25. bölüm

1K 106 59
                                    


Iyi okumalar bebeklerim sizi seviyorumm bol yorum yapin

Bahardan;

Üzgünüm yavuz berkle bir anlaşma yapmıştım, bu benim aklımdan tamamen çıkmıştı.
Seninle beraber olamam, hem daha berkle efeyi barıştırmam gerek.

Aşşağıya indiğimizde gülümser abla tek başına kahvaltı yapıyordu. Bizi gördüğünde kocaman gülümseyip ayağa kalktı.
"çocuklar? Gelin oturun"
Yavuzu annesinin yanına yerleştirip kendim de onun karşısına geçtim.
Sesizlik içinde kahvaltıya başladığımızda gulumser anne sessizlikten sıkılmış olacak ki konuştu.
" siz iyi misiniz?"

Yavuz bana bakıp "yok bişey anne, bu arada akşam baharın ailesiyle tanışmaya gidecegiz haberin olsun" dediğinde gülümser abla ellerini sevinçle çırptı.
"Tatlım bu harika bir haber. Siz gittikten sonra onlar da bize gelir" dediğinde gülümseyip meyve suyumdan bir yudum aldım.
"biz baya kalabalık bir aileyiz gülümser abla"

elini salladı "hiç sorun değil bu masa oldukça büyük. Hem kalabalık bir masada yemeyeli uzun zaman oldu. Hem bana artık gülümser abla değil anne demeni istiyorum"
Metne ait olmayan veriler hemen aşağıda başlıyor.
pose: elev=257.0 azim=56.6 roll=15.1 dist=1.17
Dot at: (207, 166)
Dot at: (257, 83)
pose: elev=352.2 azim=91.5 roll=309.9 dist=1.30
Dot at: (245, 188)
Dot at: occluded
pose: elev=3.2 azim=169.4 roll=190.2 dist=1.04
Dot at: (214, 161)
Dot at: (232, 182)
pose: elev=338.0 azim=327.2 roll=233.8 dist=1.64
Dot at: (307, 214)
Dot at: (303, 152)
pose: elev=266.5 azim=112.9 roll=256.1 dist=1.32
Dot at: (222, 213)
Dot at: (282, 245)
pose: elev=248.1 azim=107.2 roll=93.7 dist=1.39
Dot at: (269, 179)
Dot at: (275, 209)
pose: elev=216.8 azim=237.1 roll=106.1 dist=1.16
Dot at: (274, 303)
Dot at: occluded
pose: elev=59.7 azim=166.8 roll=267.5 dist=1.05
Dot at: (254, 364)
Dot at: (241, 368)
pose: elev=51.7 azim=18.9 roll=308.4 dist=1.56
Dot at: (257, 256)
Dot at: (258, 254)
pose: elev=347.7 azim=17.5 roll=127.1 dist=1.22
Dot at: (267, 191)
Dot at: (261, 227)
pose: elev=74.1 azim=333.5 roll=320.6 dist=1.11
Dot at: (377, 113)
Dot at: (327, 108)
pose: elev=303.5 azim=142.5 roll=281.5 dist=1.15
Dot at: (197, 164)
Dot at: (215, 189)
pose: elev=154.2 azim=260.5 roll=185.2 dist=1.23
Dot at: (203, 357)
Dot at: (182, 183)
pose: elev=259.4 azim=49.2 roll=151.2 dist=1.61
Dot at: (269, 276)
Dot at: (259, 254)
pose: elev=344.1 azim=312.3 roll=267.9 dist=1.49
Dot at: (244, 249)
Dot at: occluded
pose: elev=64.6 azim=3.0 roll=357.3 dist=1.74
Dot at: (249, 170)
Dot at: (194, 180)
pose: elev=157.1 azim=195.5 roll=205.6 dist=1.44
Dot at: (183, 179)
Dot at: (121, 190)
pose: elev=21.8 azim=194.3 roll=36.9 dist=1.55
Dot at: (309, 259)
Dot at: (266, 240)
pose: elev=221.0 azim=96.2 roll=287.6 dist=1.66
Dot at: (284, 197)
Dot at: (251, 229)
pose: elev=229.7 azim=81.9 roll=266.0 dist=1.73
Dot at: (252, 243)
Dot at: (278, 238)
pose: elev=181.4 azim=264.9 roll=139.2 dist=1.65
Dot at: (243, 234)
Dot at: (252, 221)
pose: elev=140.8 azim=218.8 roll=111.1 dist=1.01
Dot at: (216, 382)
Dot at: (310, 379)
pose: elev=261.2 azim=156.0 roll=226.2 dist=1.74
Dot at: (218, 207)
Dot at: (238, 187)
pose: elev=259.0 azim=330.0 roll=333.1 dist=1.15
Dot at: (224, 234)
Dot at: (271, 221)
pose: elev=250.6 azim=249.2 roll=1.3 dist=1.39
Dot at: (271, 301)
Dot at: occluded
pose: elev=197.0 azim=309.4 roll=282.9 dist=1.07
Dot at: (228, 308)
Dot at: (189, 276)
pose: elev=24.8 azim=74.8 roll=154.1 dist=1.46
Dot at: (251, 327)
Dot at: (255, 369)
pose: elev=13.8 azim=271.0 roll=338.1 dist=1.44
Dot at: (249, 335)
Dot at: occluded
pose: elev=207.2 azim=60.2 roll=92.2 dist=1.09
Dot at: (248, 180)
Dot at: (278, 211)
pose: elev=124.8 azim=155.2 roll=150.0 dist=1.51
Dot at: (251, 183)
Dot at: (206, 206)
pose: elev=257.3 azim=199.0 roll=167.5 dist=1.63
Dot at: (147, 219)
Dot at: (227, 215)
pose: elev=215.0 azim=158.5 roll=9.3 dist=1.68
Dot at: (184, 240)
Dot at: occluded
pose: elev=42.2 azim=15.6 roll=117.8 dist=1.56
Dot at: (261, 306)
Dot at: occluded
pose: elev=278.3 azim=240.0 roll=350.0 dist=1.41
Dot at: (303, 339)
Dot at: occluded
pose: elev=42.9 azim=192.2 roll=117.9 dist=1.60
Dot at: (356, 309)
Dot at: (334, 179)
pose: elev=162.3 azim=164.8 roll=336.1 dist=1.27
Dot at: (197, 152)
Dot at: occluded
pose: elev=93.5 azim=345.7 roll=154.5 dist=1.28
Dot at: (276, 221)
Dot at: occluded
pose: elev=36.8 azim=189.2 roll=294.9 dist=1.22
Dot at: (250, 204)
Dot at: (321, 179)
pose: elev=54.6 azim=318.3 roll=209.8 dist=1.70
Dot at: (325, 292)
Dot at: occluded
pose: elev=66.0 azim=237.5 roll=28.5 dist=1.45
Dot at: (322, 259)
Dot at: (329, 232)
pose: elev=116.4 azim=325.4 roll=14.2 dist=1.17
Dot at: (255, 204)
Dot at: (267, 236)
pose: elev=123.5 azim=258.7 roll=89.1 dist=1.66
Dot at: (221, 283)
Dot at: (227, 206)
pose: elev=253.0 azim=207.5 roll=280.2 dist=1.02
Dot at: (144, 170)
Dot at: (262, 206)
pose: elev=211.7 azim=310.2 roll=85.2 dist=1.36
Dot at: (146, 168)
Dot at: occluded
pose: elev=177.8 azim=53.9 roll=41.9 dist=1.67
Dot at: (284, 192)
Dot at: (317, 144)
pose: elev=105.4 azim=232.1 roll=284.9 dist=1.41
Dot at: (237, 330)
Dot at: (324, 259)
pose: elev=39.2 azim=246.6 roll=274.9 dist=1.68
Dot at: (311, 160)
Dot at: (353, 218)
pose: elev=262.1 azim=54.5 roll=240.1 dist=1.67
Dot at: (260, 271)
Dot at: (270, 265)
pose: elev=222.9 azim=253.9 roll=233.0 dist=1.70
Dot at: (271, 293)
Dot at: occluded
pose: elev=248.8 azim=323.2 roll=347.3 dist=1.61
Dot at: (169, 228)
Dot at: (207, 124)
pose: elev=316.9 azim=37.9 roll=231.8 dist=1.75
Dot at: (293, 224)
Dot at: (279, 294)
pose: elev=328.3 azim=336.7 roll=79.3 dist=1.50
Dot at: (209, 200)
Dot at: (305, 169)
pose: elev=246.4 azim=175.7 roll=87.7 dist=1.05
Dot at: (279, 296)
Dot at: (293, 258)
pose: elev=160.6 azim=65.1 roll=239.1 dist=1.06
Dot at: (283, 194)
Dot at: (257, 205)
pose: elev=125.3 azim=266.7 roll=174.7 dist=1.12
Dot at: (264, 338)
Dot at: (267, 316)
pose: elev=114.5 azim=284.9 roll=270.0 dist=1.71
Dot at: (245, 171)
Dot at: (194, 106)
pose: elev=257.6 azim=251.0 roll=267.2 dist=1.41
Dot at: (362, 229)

Ağzıma bir sucuk atıp başımı salladım " Sen nasıl istersen... Anne" dediğimde bana havadan bir öpücük fırlatıp kahvaltısına döndü.
Ağzıma tabaktakileri tıkarken gözüm yemegini cataliyla oynayan yavuza takıldı.
çenesini eline dayamış, meyve suyu ve yiyeceklerine dokunmamıştı.
Biliyorum, benim bu şekilde davranmam onu çok sinirlendirmisti ama böyle davranmaya mecburum.

Tabağımı ve meyve suyumu alıp yavuzun yanındaki boş sandalyeye oturdum.
Tamam, bana küs olabilirdi ama yemeğini yemek zorundaydı, benim işim ona bakmaktı çünkü.
Elimi çatalına attığımda gözlerime baktı "bırak şununla oynamayı lütfen"
Çatalı elime bıraktığında gülümsedim " bak sana ne yapıcam şimdi" ekmekten iki lokma kopartıp tabağa koyduktan sonra ekmeğin birinin üzerine sucuk, domates koyduktan sonra zeytin kasesinden bir tane de zeytin alıp ağzıma attım. Çekirdeğini ayırdığım zeytini ağzımdan çıkarıp domatesin üzerine yerleştirdim.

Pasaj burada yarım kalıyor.